Injustiça entre países alimenta caos no Oriente Médio

Principais trechos de artigo de Baher Eldin Hassan, diretor do Instituto de Estudos de Direitos Humanos no Cairo, especial para “THE NEW YORK TIMES”.

O Oriente Médio, como o conhecemos há mais de um século, está prestes a desaparecer, dando lugar a uma nova face desenhada pelo caos. Os governos centrais de pelo menos cinco países árabes -Síria, Iraque, Líbia, Sudão e Iêmen- perderam o controle de grande parte de seus territórios para grupos armados de oposição. Uma mistura de guerras civis, sectárias ou raciais está infestando esses países, e há poucos sinais de que os conflitos irão diminuir. A guerra global ao terror de 15 anos falhou de modo geral, e os grupos terroristas e milícias radicais recuperaram a iniciativa.

Em consequência da violência e do desespero em toda a região, o mar Mediterrâneo tornou-se o maior cemitério do mundo. Em menos de quatro meses, 1.700 solicitantes de asilo que fugiam de guerras civis, das terríveis condições econômicas e da repressão sistemática morreram no mar, 30 vezes mais do que no ano passado. Quase 4 milhões de pessoas fugiram da guerra civil na Síria, segundo o Alto Comissariado da ONU para Refugiados.

Um sofrimento tão terrível é o resultado de décadas de graves injustiças sociais, extremismo islâmico, amplas violações aos direitos humanos e falta de boa governança.

Os países que mais sofreram com décadas de repressão política, sectária e racial sistemática e homicídios em massa -Iraque e Síria- tornaram possível a fundação do Estado Islâmico…

Nesse contexto, as populações da região árabe têm dificuldade para responder à pergunta: o que representa o “verdadeiro islã”? É o EI, que publica vídeos de suas decapitações no YouTube, ou a Arábia Saudita, que decapita pessoas em público? É o EI, que usa a “lei islâmica” para justificar o estupro em massa de mulheres não muçulmanas no Iraque, ou é o governo sunita do Sudão, que usa o estupro em massa de mulheres não árabes como tática de guerra?

É o EI, que defende a chacina de minorias não muçulmanas; o governo alauíta de Bashar al-Assad, que lançou bombas de gás contra cidades sunitas na Síria; ou o governo de Abdel-Fattah al-Sisi, que executa chacinas nas ruas do Egito e permite sentenças de morte em massa por meio de seus tribunais politizados?…

Os ataques terroristas são vistos por alguns governos árabes não como ameaças, mas como oportunidades de comprar a aquiescência de seus cidadãos e o silêncio da comunidade internacional sobre seus crimes contra os direitos humanos.

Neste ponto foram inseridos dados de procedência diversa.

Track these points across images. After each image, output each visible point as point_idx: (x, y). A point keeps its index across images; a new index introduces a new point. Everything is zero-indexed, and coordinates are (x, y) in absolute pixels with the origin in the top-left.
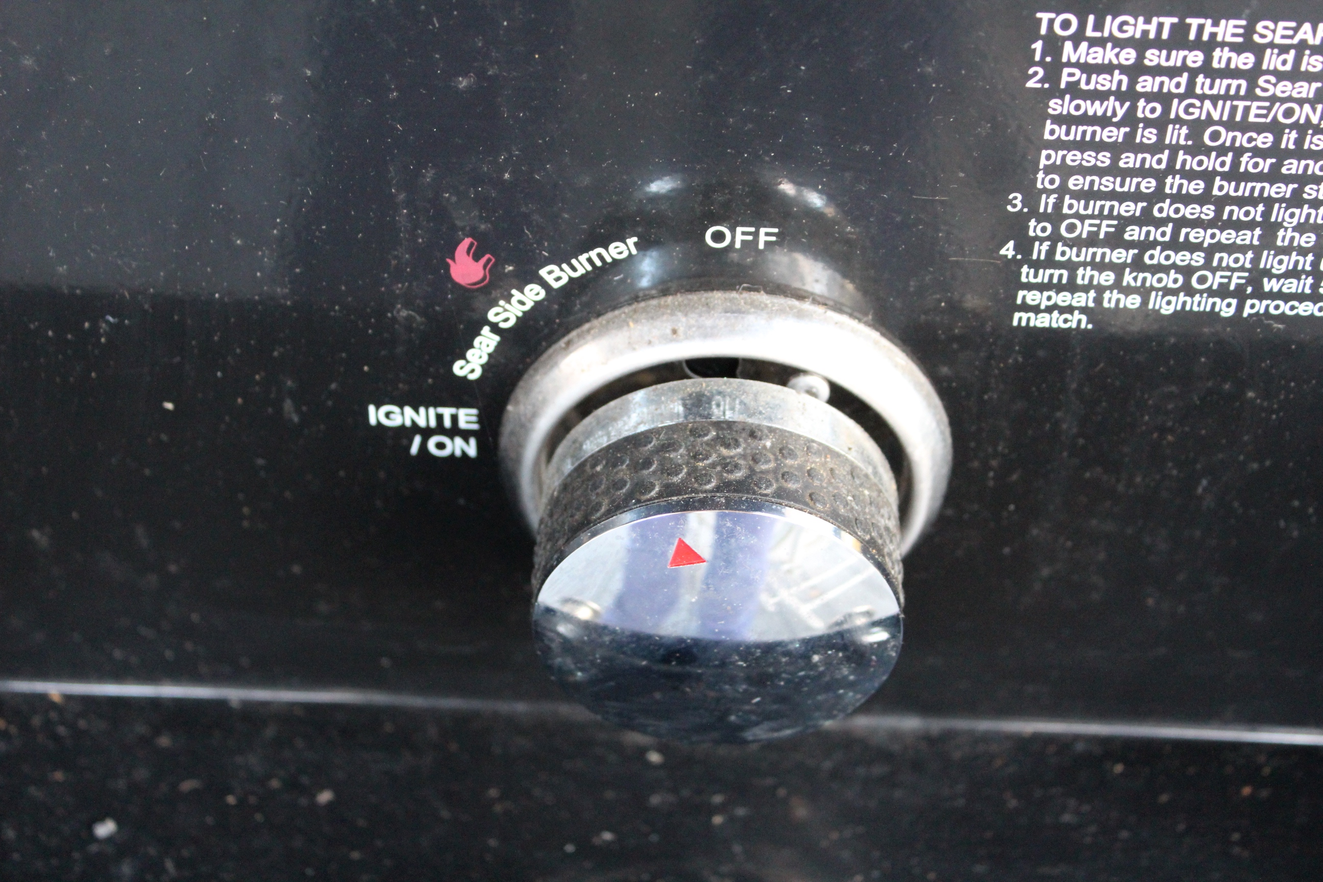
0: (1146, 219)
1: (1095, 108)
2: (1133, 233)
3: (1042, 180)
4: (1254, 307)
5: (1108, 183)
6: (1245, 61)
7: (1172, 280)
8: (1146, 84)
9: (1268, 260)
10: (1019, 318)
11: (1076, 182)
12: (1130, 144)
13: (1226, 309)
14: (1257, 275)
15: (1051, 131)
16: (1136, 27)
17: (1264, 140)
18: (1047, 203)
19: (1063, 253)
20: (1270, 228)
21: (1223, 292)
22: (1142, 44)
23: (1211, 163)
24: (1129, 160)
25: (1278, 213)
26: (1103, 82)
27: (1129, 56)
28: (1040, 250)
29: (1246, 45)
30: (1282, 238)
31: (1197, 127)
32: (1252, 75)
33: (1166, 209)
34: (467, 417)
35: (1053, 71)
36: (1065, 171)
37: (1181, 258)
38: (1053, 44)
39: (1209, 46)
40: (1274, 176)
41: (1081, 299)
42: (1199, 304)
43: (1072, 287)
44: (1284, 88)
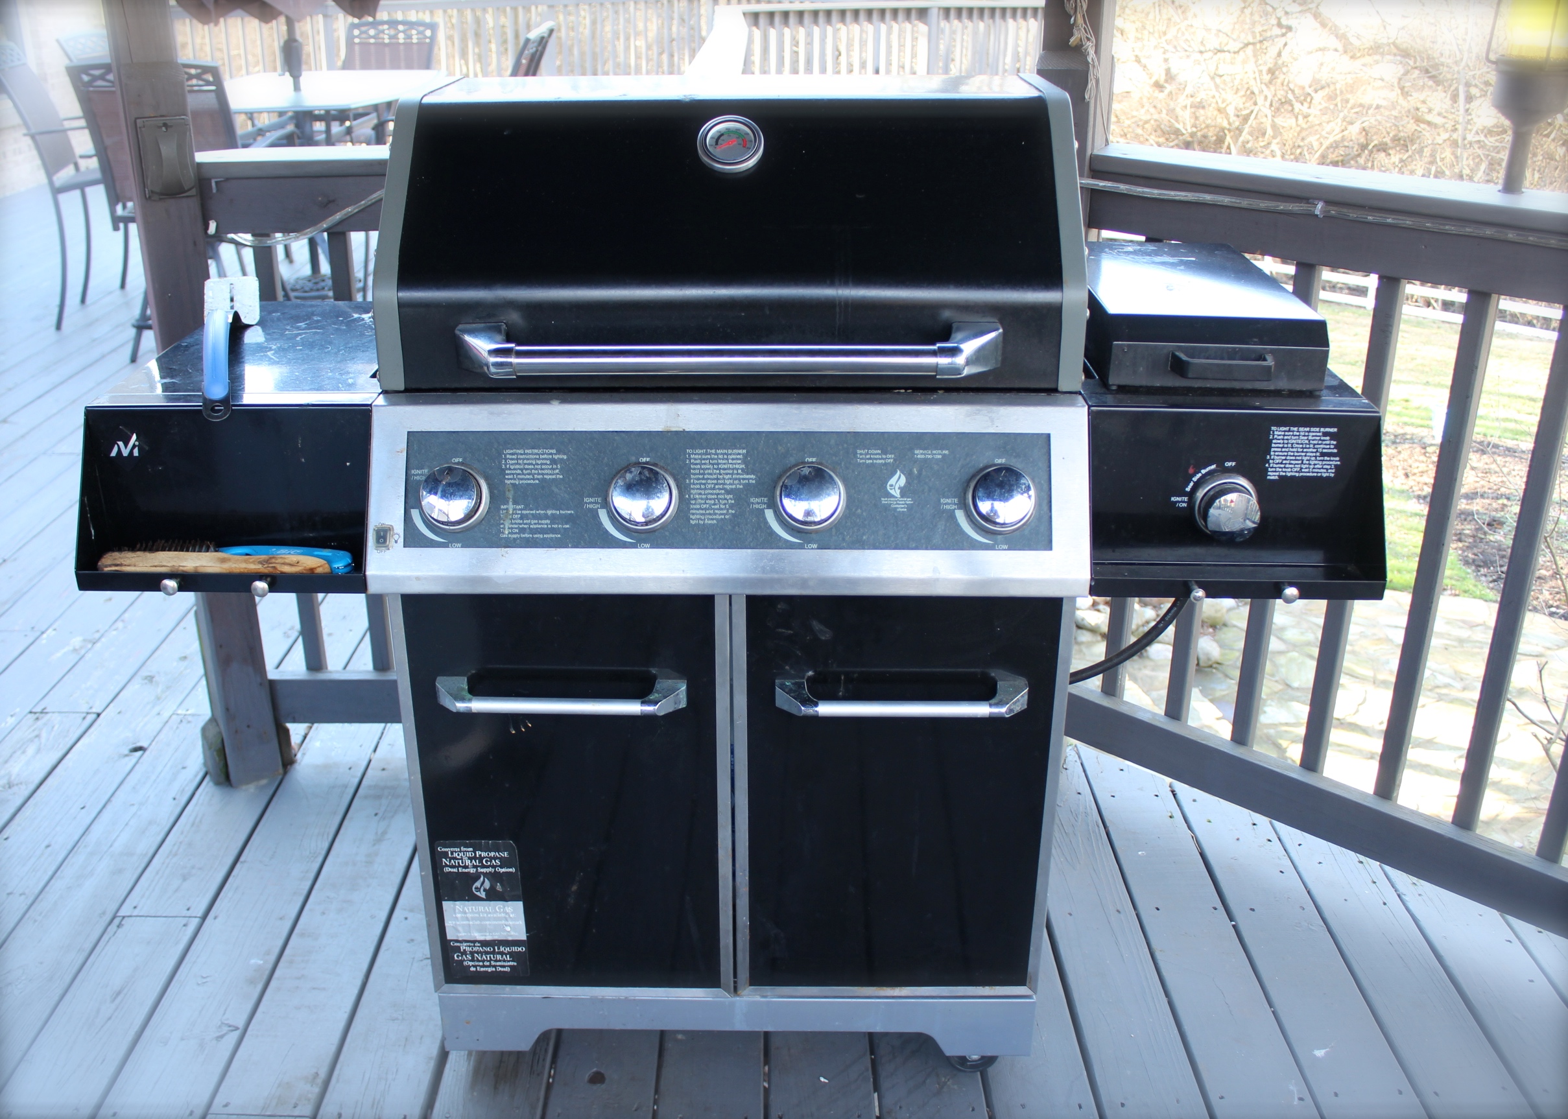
0: (1286, 460)
1: (1279, 441)
2: (1284, 462)
3: (1272, 453)
4: (1301, 474)
5: (1281, 454)
6: (1298, 434)
7: (1289, 470)
8: (1286, 437)
9: (1303, 466)
10: (1268, 477)
11: (1276, 454)
12: (1283, 447)
13: (1297, 475)
14: (1301, 468)
15: (1273, 445)
16: (1284, 429)
17: (1301, 446)
18: (1272, 457)
19: (1275, 466)
20: (1303, 460)
21: (1296, 472)
22: (1285, 431)
23: (1294, 450)
24: (1283, 450)
25: (1304, 458)
26: (1280, 437)
27: (1283, 433)
28: (1271, 465)
29: (1298, 431)
30: (1304, 462)
31: (1292, 444)
32: (1299, 436)
33: (1288, 458)
34: (1186, 499)
35: (1273, 435)
36: (1275, 452)
37: (1291, 466)
38: (1273, 432)
39: (1293, 431)
40: (1302, 452)
41: (1277, 474)
42: (1293, 474)
43: (1275, 472)
44: (1303, 438)
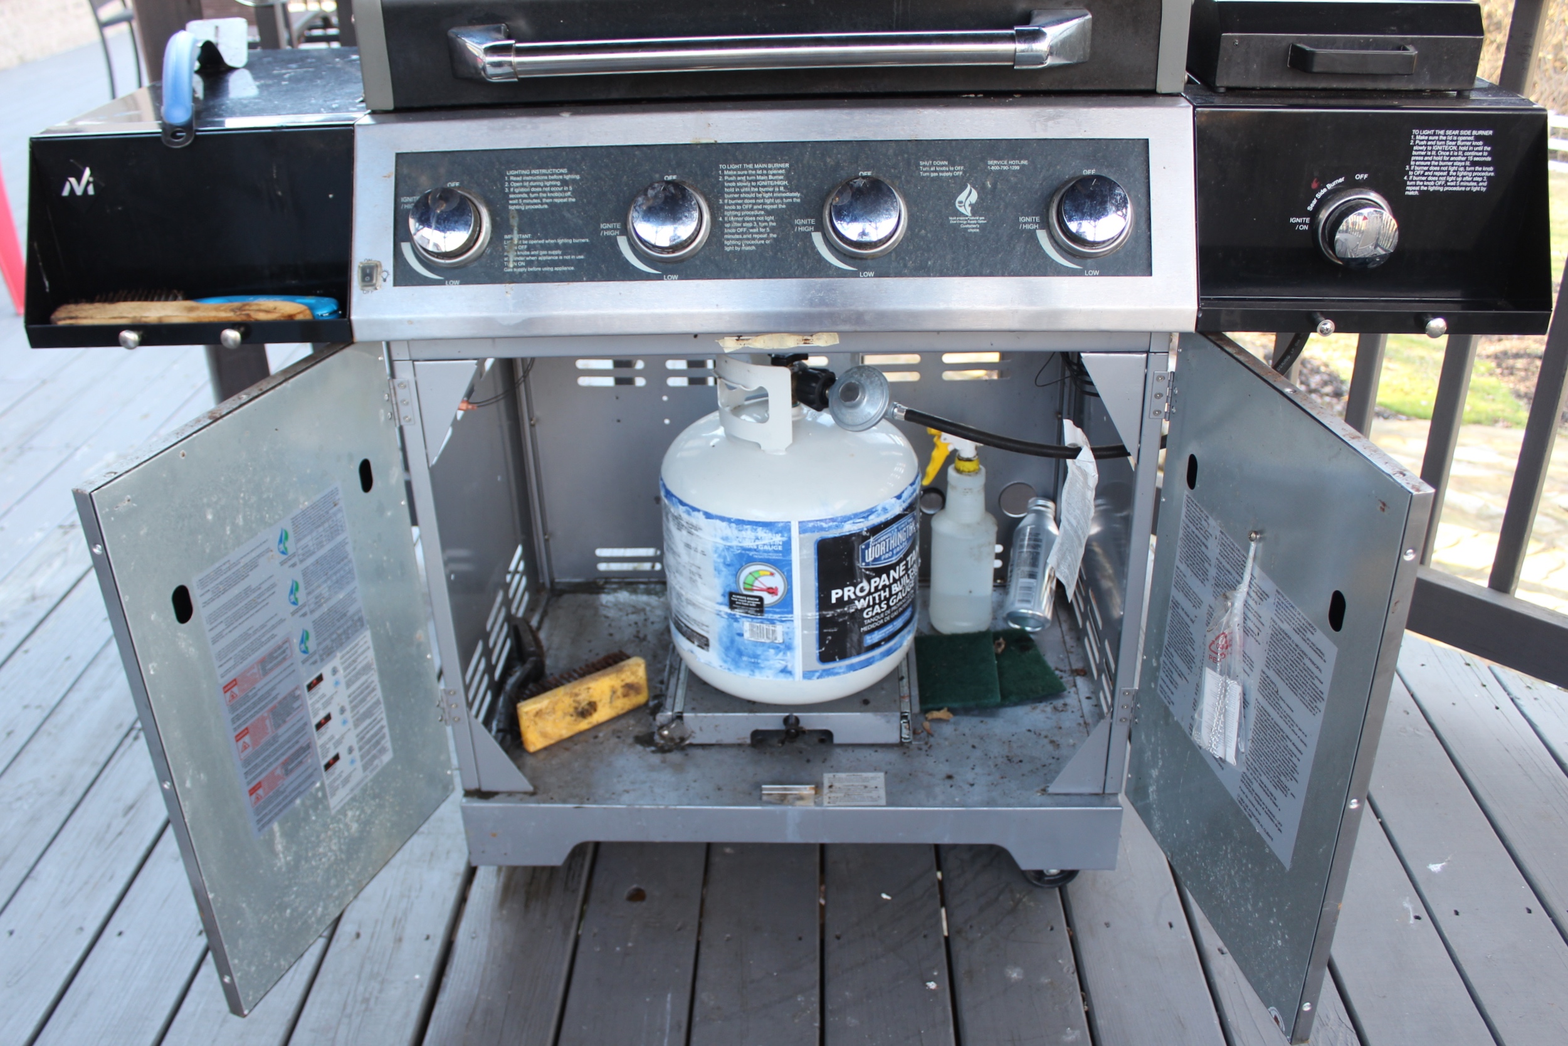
0: (1428, 170)
1: (1421, 148)
2: (1426, 174)
3: (1412, 163)
4: (1446, 189)
5: (1422, 163)
6: (1444, 138)
7: (1432, 183)
8: (1429, 143)
9: (1449, 179)
10: (1407, 193)
11: (1418, 163)
12: (1426, 155)
13: (1441, 189)
14: (1447, 181)
15: (1414, 153)
16: (1428, 132)
17: (1448, 153)
18: (1412, 168)
19: (1415, 178)
20: (1449, 172)
21: (1441, 186)
22: (1429, 135)
23: (1439, 158)
24: (1426, 158)
25: (1450, 168)
26: (1423, 143)
27: (1426, 138)
28: (1411, 178)
29: (1445, 135)
30: (1451, 173)
31: (1437, 151)
32: (1446, 141)
33: (1431, 168)
34: (1308, 220)
35: (1415, 141)
36: (1416, 161)
37: (1434, 178)
38: (1415, 136)
39: (1439, 135)
40: (1449, 161)
41: (1418, 188)
42: (1436, 188)
43: (1416, 186)
44: (1451, 143)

Esses governos aplicam leis de terrorismo draconianas, que são usadas para atingir liberais pacíficos, dissidentes islâmicos e defensores dos direitos humanos. O Egito é o exemplo mais notável dessa abordagem.

Está na hora de os líderes árabes escutarem as vozes morais e racionais de seus cidadãos. Na véspera da cúpula da Liga Árabe, dois meses atrás, 26 organizações árabes de direitos humanos entregaram uma carta aos reis e presidentes do grupo político, pedindo para “reconsiderar as políticas que levaram a região árabe a essa conjuntura catastrófica, sem precedentes na era moderna”, e “criar uma estratégia eficaz com base nas lições aprendidas com o enfoque unilateral em soluções de segurança e militares”.

O que torna a situação da região mais terrível é o fracasso do mundo em condenar essa opressão, voltando um olhar cego para as raízes da radicalização.

Defender os direitos humanos e confrontar o extremismo religioso, trabalhar para pôr fim à discriminação contra as populações sunitas da Síria e do Iraque, assim como contra os beduínos da península do Sinai, são os primeiros passos em uma jornada de milhares de quilômetros.